Document →

Contributing Writer: Craig Fitzgerald
- The F-150 Lightning may not be the best truck for all possible truck scenarios, but for people who drive a truck for everyday commutes, it might be the best version of the F-Series.
- Think of the Lightning as an experiment to test what an EV driveline is capable of in a large form factor.
- Unless you’re towing a horse trailer 500 miles every week, this truck will likely do what you need it to.
- Vastly less expensive to drive than a conventional F-150, even with the EcoBoost engine.
- the drivetrain, it’s everything you love about an F-150.
- The frunk offers what few other pickups have up until this point: Lockable storage outside of the passenger cabin.
- The weight of the battery coupled with massive 22-inch low-profile tires feels harsher on the bumps than it should.
- Non-Tesla private charging networks are likely not going to meet your needs.
Who is This Vehicle for?
This vehicle is for the casual private pickup owner who uses a vehicle like this to commute daily.
The F-150 Lightning is all-new for the 2022 model year. Its basic platform is similar to that of the 14th Generation F-Series, which debuted for the 2021 model year. The electric drivetrain is new for the 2022 model year. If you’re one of the people taking advantage of the order banks that opened on August 9, 2022, there are some minor updates to the 2023 model year F-150 Lightning, including:
- A slight boost in range on base battery (about 10 more miles)
- Newly available Pro Trailer Hitch Assist
- 2 new colors: Avalanche Gray and Azure Gray (replacing 3 existing colors)
- A new fleet-only police package called Special Service Vehicle
- A price increase between $6,000 and $8,500 depending on trim
Last summer, before this truck arrived fully formed, I had a chance to talk to Jason Mase, Ford Motor Company’s EV Marketing Manager. “It made people stand up straighter and pay more attention to battery electric vehicles when they saw that Ford was taking its bread-and-butter and putting a no-compromise truck out with payload and towing capability, but with all the goodness of bi-directional power and storage,” he said. “We could’ve taken an all-new nameplate, with an all-new shape, and come out with something, but instead we chose the iconic brand because people know them, and they trust them.”
People know what the F-150 is. They’ve been comfortable and familiar with the F-Series since 1946, and this is nothing more than a means of easing consumers into understanding the capabilities of an electric vehicle.

Source material →

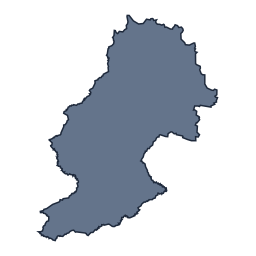 the district of Watthana Nakhon, Sa Kaeo, Thailand
{"feature_id": "78962969B91417690270455", "entity_name": "Watthana Nakhon", "entity_type": "district", "adm_level": 2, "iso_a3": "THA", "parent_name": "Thailand", "parent_adm1": "Sa Kaeo", "projection": "orthographic", "projection_center": [102.317, 13.885], "detail": "fine", "context": "isolated", "style": "filled", "palette": "slate", "viewbox_px": 256, "rotation_deg": 0, "n_neighbors": 0, "source": "geoboundaries", "source_scale": "gbopen_adm2", "svg_char_len": 5786}
<svg xmlns="http://www.w3.org/2000/svg" viewBox="0 0 256 256"><path d="M195.8,140.7L195.6,136.7L198.2,137.0L199.5,134.7L197.0,132.2L197.4,126.1L195.3,125.1L196.4,122.6L197.1,122.8L199.6,119.7L198.9,118.0L199.4,117.6L199.2,116.8L196.2,115.0L196.7,111.3L194.4,109.7L193.6,109.9L194.7,106.0L198.0,106.0L199.5,106.5L200.3,105.3L211.0,107.1L211.0,105.9L214.7,104.3L213.8,103.1L216.5,102.0L216.3,100.8L217.5,97.6L215.5,97.1L214.9,96.2L216.8,94.8L216.9,90.0L214.6,89.2L213.4,90.4L211.8,90.2L207.2,88.1L204.8,84.0L204.8,74.9L202.6,74.7L201.2,73.7L199.7,69.8L200.4,68.1L200.2,66.3L196.5,64.6L195.6,63.6L195.5,53.8L197.0,52.3L195.3,51.8L194.8,50.9L194.8,49.8L195.5,48.9L194.6,48.1L195.4,46.5L194.7,43.0L193.7,43.0L189.4,45.1L185.4,44.7L184.7,42.7L181.1,39.2L180.8,33.5L182.3,32.1L183.2,30.3L182.8,28.8L181.4,27.1L178.8,27.5L177.5,25.6L175.1,24.8L174.3,26.5L173.0,27.6L172.5,29.1L170.3,29.0L166.5,27.1L164.9,27.3L164.3,24.9L163.6,24.3L161.8,25.1L159.8,24.3L157.3,24.2L155.8,22.6L155.8,21.1L156.5,19.9L153.8,20.5L153.0,18.8L152.2,18.5L150.6,18.9L150.2,19.9L146.5,19.2L143.3,23.5L138.6,24.0L133.4,20.9L129.1,15.4L127.2,15.4L127.0,16.7L128.0,21.9L127.4,24.1L126.3,25.3L126.6,28.6L124.7,29.7L122.8,31.9L119.3,31.4L117.7,33.6L116.2,32.7L115.3,30.6L114.3,30.4L114.0,35.5L112.6,37.6L113.3,38.2L113.6,40.7L114.1,41.1L113.6,43.8L111.9,45.6L108.7,47.0L108.8,48.2L108.1,48.7L107.3,54.0L106.5,55.3L107.7,56.5L107.7,57.4L108.8,58.0L108.2,58.5L108.8,59.0L107.9,60.4L108.6,60.7L107.6,63.7L108.5,66.5L108.1,67.5L108.5,71.6L103.4,74.2L102.8,75.9L102.0,76.1L101.1,77.6L99.7,77.6L98.0,79.0L98.0,79.7L94.9,80.8L95.1,83.2L92.7,88.2L90.2,89.4L89.4,90.5L90.8,92.3L90.5,93.7L89.6,93.8L90.2,94.5L88.9,95.9L87.2,96.5L85.6,98.4L84.5,98.3L83.9,99.2L84.8,99.4L84.7,99.9L82.7,101.3L81.9,103.2L80.0,103.4L79.5,104.0L78.0,103.9L76.5,105.3L73.6,104.7L73.3,105.2L71.6,105.2L71.4,105.9L69.8,105.9L69.3,106.7L68.2,107.1L67.5,109.2L66.3,109.5L66.6,110.5L64.1,111.6L63.7,113.3L67.5,115.4L68.5,119.7L67.2,120.7L66.7,122.6L65.2,124.7L63.7,125.0L63.7,126.8L60.9,133.1L61.0,133.8L60.4,134.8L57.9,135.5L57.4,136.1L56.8,136.2L56.6,135.7L55.4,136.1L54.1,137.7L53.5,137.4L52.6,138.5L50.4,139.4L50.3,140.0L49.3,139.6L49.1,139.9L52.2,142.9L51.8,145.2L50.7,145.5L50.8,146.2L53.1,148.8L54.0,148.7L53.4,149.7L54.4,149.7L54.3,150.1L55.3,150.5L55.5,151.3L56.4,152.2L56.9,152.0L57.3,152.8L57.0,153.9L57.6,154.5L57.1,154.9L57.8,156.3L57.3,157.5L56.9,157.3L57.2,157.9L56.8,158.2L57.3,159.2L57.7,159.3L58.4,161.4L57.7,161.4L57.4,162.2L58.0,163.0L57.4,163.3L57.7,164.4L57.2,165.3L57.9,165.3L58.3,166.2L60.4,166.3L60.4,167.8L62.0,168.5L61.7,168.9L62.2,169.7L61.7,170.3L62.2,170.3L62.7,171.6L63.2,171.7L63.6,172.4L64.3,172.1L64.0,172.7L65.4,173.8L66.9,173.6L67.6,174.9L68.2,175.0L69.7,173.8L70.4,174.5L72.4,174.8L72.7,175.6L72.8,175.2L73.3,175.5L73.0,174.8L73.4,174.6L75.3,175.3L75.6,176.2L74.9,177.0L75.3,176.6L75.9,177.3L75.3,177.9L76.1,178.8L77.2,178.8L76.8,179.9L77.7,180.0L78.4,181.3L78.3,182.5L77.0,183.2L78.0,186.1L77.7,187.2L76.5,188.1L76.9,189.0L76.1,191.6L75.5,191.5L75.1,192.4L74.6,192.2L74.2,193.1L73.2,193.2L73.0,193.7L71.9,193.5L70.7,195.4L69.5,195.9L68.7,197.9L63.1,198.7L62.5,200.1L60.1,199.7L59.7,201.5L58.8,202.1L52.7,204.4L46.7,208.6L43.9,209.4L43.5,210.5L40.3,211.4L40.5,212.6L43.3,212.5L43.6,213.3L45.6,213.7L46.5,215.2L46.9,215.0L47.1,215.9L48.7,216.6L48.8,218.4L48.5,220.9L46.7,221.5L45.3,223.7L44.9,225.3L43.6,226.0L42.9,227.3L43.3,228.2L42.5,230.9L40.8,231.7L38.5,231.8L40.1,232.9L40.0,233.5L41.4,234.1L41.5,235.1L41.9,234.7L42.6,235.5L43.3,235.3L43.6,236.2L44.1,236.0L45.4,236.8L47.0,236.7L47.0,237.1L47.6,236.7L49.2,238.0L49.1,238.5L50.5,238.2L51.9,238.9L52.7,239.9L55.2,240.6L56.0,238.7L57.0,237.9L56.7,237.5L57.5,236.2L58.4,235.7L59.4,236.3L60.0,235.7L60.4,236.2L62.8,236.4L64.9,234.2L66.0,234.4L66.8,233.4L68.8,232.9L69.8,231.6L71.8,230.5L73.7,230.2L75.4,232.1L76.7,231.9L85.1,233.0L86.3,233.6L86.6,234.6L88.1,235.5L90.9,232.5L93.0,232.4L95.1,229.8L96.2,230.1L96.3,229.4L97.5,229.5L97.8,228.0L98.9,228.2L98.8,226.6L100.0,226.9L101.8,225.9L101.8,224.7L103.7,225.0L103.9,224.6L104.5,225.1L108.5,224.1L109.5,224.4L112.3,226.4L114.0,226.6L114.9,226.4L115.4,225.6L117.9,225.2L118.4,224.4L119.0,224.8L119.9,223.9L119.1,223.3L119.8,223.3L121.3,220.7L120.8,220.3L122.2,219.4L121.6,218.7L121.7,217.5L123.3,217.5L123.6,216.5L124.7,215.8L125.3,216.2L125.2,215.7L125.8,215.9L125.8,215.5L127.7,216.5L127.4,217.2L127.9,217.7L129.9,217.8L134.5,215.8L134.2,215.5L134.7,215.3L134.9,214.3L135.4,214.6L135.9,213.9L136.9,213.9L137.0,213.2L137.5,213.1L136.8,212.3L139.5,210.3L139.7,209.6L138.6,209.4L138.0,207.7L141.0,205.8L141.7,204.1L144.0,202.1L145.4,202.1L146.8,201.0L147.6,201.3L148.0,200.6L148.8,200.5L149.0,199.7L152.4,199.6L153.3,198.5L155.1,198.1L155.9,195.7L157.8,194.9L157.9,193.2L158.7,193.2L159.5,194.0L161.4,193.5L161.7,194.0L162.0,193.2L162.4,193.6L163.4,193.2L164.3,191.3L166.2,191.4L166.7,190.7L166.5,189.9L165.5,189.8L165.7,189.2L166.4,189.3L166.2,187.9L164.8,187.9L164.2,186.8L163.1,186.9L163.0,186.1L162.3,186.5L161.7,184.7L160.9,184.6L161.1,185.2L160.0,185.0L160.1,183.7L158.8,184.2L158.3,183.2L157.6,183.7L156.3,182.0L155.2,182.8L154.4,182.0L153.7,182.5L152.9,180.4L152.1,180.3L151.3,179.5L151.2,177.9L150.7,177.7L151.1,176.8L149.5,176.2L149.6,175.3L148.6,174.9L148.4,173.0L147.4,171.8L147.4,170.4L145.6,166.9L145.0,163.9L143.5,162.8L143.1,163.0L142.9,162.3L141.0,161.1L141.7,160.8L141.3,160.2L141.6,159.3L143.2,157.0L144.1,153.6L145.2,152.5L145.3,151.2L146.6,151.2L147.7,148.5L149.3,148.6L150.1,146.9L152.6,145.1L153.3,141.8L155.5,140.4L156.5,137.9L157.7,136.9L158.9,137.0L159.3,135.2L160.2,134.7L165.6,136.5L167.7,136.7L168.1,133.6L171.0,131.8L172.2,132.1L174.2,133.8L176.1,133.4L176.4,134.7L182.4,135.9L182.9,136.3L182.7,137.6L187.5,139.5L191.4,140.7L195.8,140.7Z" fill="#64748b" stroke="#1e293b" stroke-width="1.5"/></svg>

Task set →
A: In one to three sentences, explain why the F-150 Lightning review says Ford chose to build its electric truck under the F-150 name instead of a new nameplate.
B: According to the F-150 Lightning review, on what date did the order banks for the 2023 model year open?
C: Pick up the F-150 Lightning review after its last sentence and write the next few paragraphs.
The lines are separate material and have nothing to do with the F-150 Lightning review.

Exercise responses →
A: Ford used the familiar F-150 name because people already know and trust the brand, which has been around since 1946. That familiarity is meant to ease buyers into understanding what an electric vehicle can do.

B: August 9, 2022.

C:
The truth is that most people who purchase a pickup truck like the IDEA of a truck’s capabilities more than they like those capabilities in real life. In 2019, Strategic Vision told The Drive that just 35 percent of pickup truck owners use their pickup bed for its intended purpose more than once a year. Further, 75 percent of truck owners only tow once a year or less. 70 percent of truck owners use their trucks off-road once a year or less.
With that in mind, Ford developed the F-150 Lightning to be a good balance between what people want out of a pickup, and what people really need in a day-to-day commuter. It’s a truck, and it can do quite a bit – but it’s not necessarily designed to do every possible thing that a diesel-powered truck can do.
There are two major clues to tip you off to the fact that you’re not looking at one of the run-of-the-mill F-150s that Ford churns out every year: The first is the grille, which isn’t a grille at all since the electric motor that powers this beast doesn’t require airflow through a radiator. It’s familiar enough to let you know it’s an F-150, but the wraparound LED light band that covers the front end is dramatic, day and night.
The second major clue is the branding, which is bold and in-your-face American. There are American flags all over the truck. If building an EV at all is some kind of political or nationalistic statement, Ford has taken it to quite a degree with the branding. Beyond that, you’re looking at any other F-150, and there’s a point to that.
So, if it’s the SHAPE of a pickup truck you’re after, this is it. When you whiz silently past people on the highway at 80 miles per hour, it’s going to take a sharp eye to recognize that this massive truck is any different than any other F-150 on the road.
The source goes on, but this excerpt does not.